Jobs

We are looking for motivated graduates and undergraduates to join our lab. The job descriptions are below:

Position 1

The DICE lab seeks research assistants in the area of systems and machine learning. The graduate assistant will contribute to projects that examine the application of ML to systems problems of auditing, path tracking, and program differencing. Students will get experience working with graph neural networks, systems tracing methods, and graph analysis. Interested students are welcome to contact Prof. Tanu Malik (tanu dot malik at depaul dot edu).

Position 2

The DICE lab at the School of Computing, DePaul University seeks research associates working at the interface of cloud computing and data provenance. The graduate assistant will contribute to projects that examine the efficiency of data containerization using data provenance. The associate will work with scientific workflow systems such as Pegasus, HTCondor and use novel containerization methods (Sciunit) to examine several issues such as resource allocation and performance reproducibility. The project is funded by National Aeronautics and Space Agency and National Science Foundation. We expect the associate to contribute to software development, research, and publications. If interested, please contact Tanu dot malik at depaul dot edu.

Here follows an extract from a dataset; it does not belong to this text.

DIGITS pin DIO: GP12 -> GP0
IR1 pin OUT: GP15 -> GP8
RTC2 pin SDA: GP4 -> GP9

Here is a sample of project descriptions for which which are ongoing and are looking for graduate assistants:

Title: Auditing Provenance Across Containers

Short Description: The provenance of a piece of data describes how that data was obtained. System provenance refers to the sequence of system calls that generate or derive a file in a Linux system. Current methods to generate system provenance do so within a non-isolated context i.e they do not account for containerized processes. This practicum will explore auditing and management of provenance in isolated contexts. The objective will be to experiment with different provenance auditing methods Viz., the Linux ptrace utility and Linux on different system calls that establish isolation contexts. These experiments will help us design an auditing framework across containers. We will develop different methods to store provenance, i.e. within containers or in a central location. The practicum will provide hands-on experience with the basics of Docker containers and several Linux utilities.

Expected Deliverables: The expected deliverable will be a document describing different isolation contexts and a design document describing how to audit provenance in those contexts.

Related work: https://www.linuxjournal.com/article/6100 https://lwn.net/Articles/531114/

Prerequisites: A sound knowledge of operating systems and file systems.

Title: Bandit-based algorithms for ML workflow selection.

Short Description: Machine Learning (ML) has been successfully applied to a wide range of domains and applications. Since the number of ML applications is growing, there is a need for tools that boost the data scientist’s productivity. One of the time-consuming tasks in ML is selecting, combining and configuring algorithms to the task at hand often known as the workflow selection problem. Currently, workflow selection is often achieved manually. In this practicum, we will explore methods that automate the same. In particular, we will understand how multi-armed bandit-based algorithms apply to the workflow selection. We will then apply such an algorithm within a data-intensive workflow selection framework.

Expected Deliverables: A description of the problem statement, background on multi-armed bandit-based algorithms, and its implementation in the data-intensive workflow selection framework.

Related Work: https://lilianweng.github.io/posts/2018-01-23-multi-armed-bandit/ https://www.tensorflow.org/agents/tutorials/intro_bandit

Pre-requisites: Proficiency in Python and data science workflows, Interest in advanced algorithmic thinking and solving optimization problems.